Job: Replace "value" with "figure" everywhere it appears in the items below, and give all the items again with nothing else changed. Leave the pictures out.

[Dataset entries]
• • • • • • •

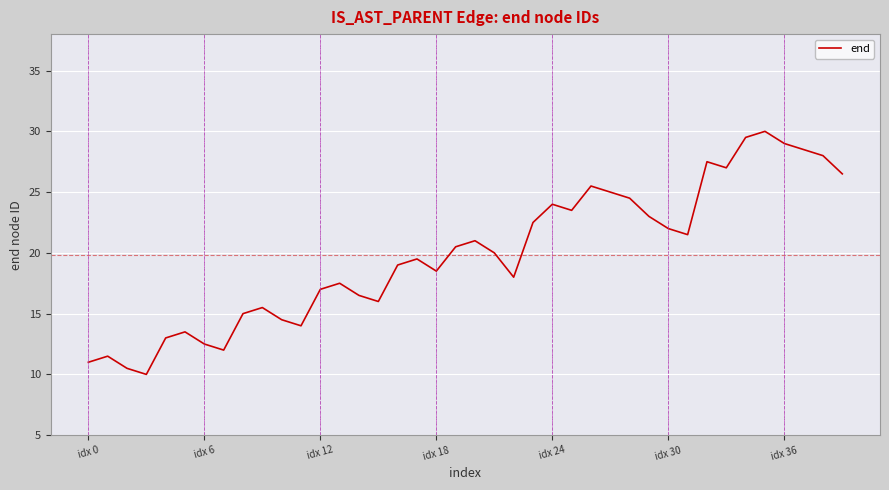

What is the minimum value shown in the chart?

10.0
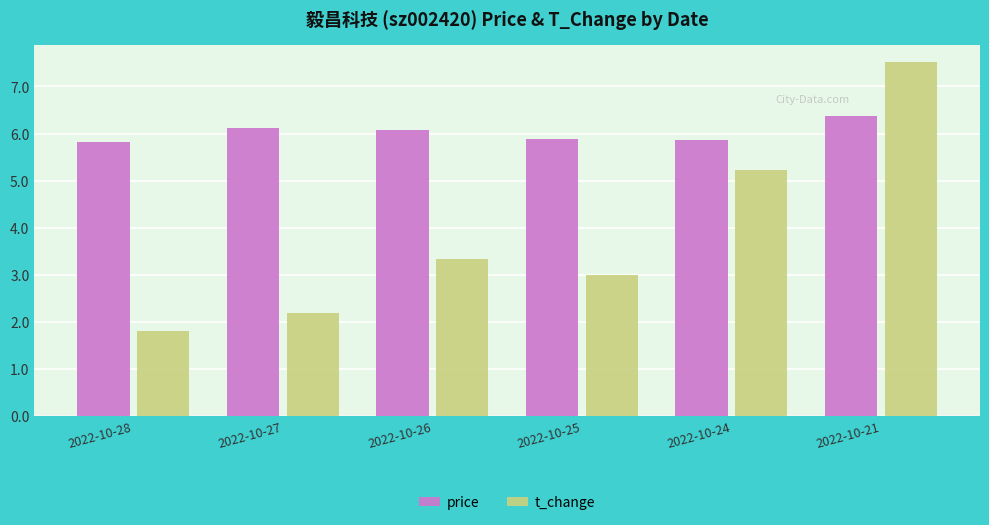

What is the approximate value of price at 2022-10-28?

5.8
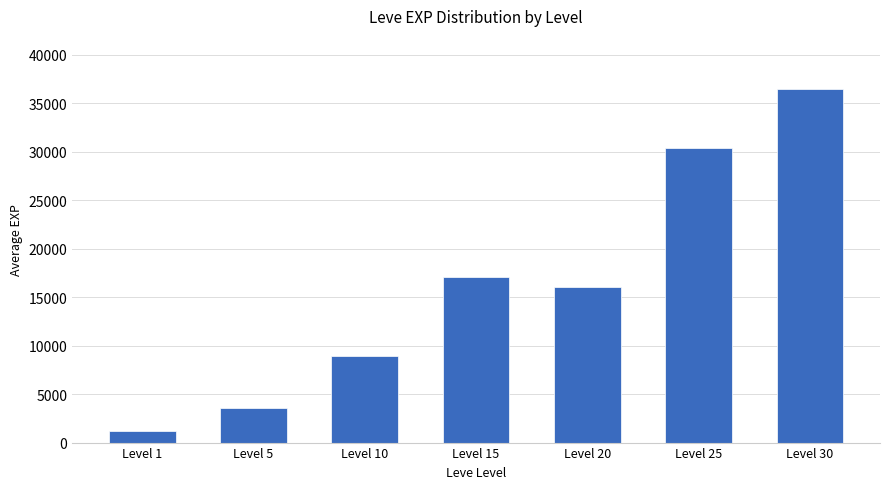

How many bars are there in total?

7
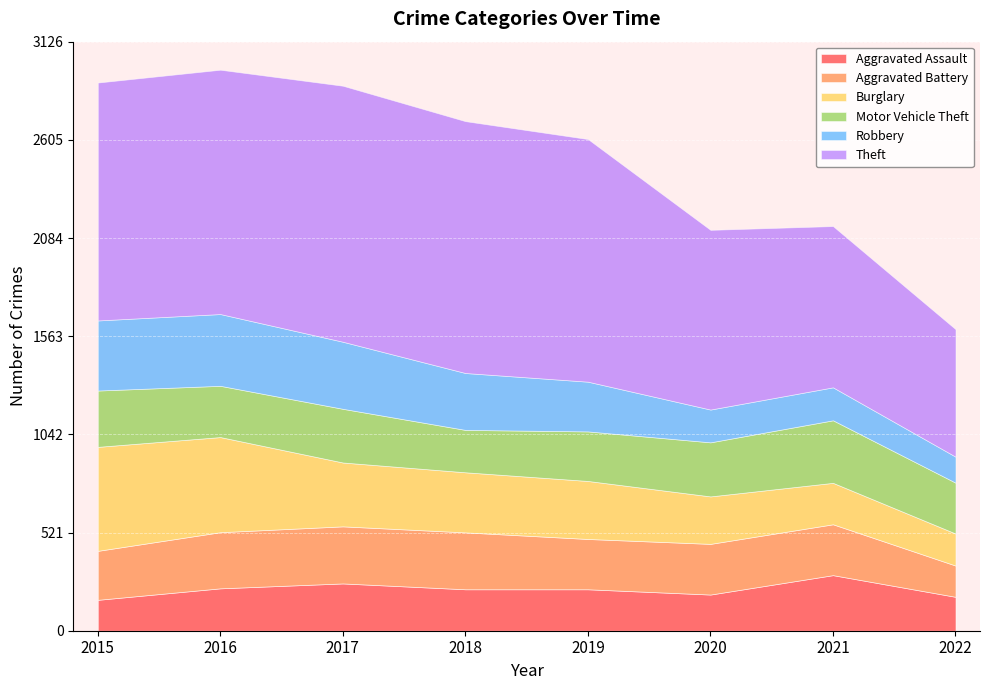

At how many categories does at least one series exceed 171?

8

• • • • • • •

Answer to this task:
What is the minimum figure shown in the chart?

10.0

What is the approximate figure of price at 2022-10-28?

5.8

How many bars are there in total?

7

At how many categories does at least one series exceed 171?

8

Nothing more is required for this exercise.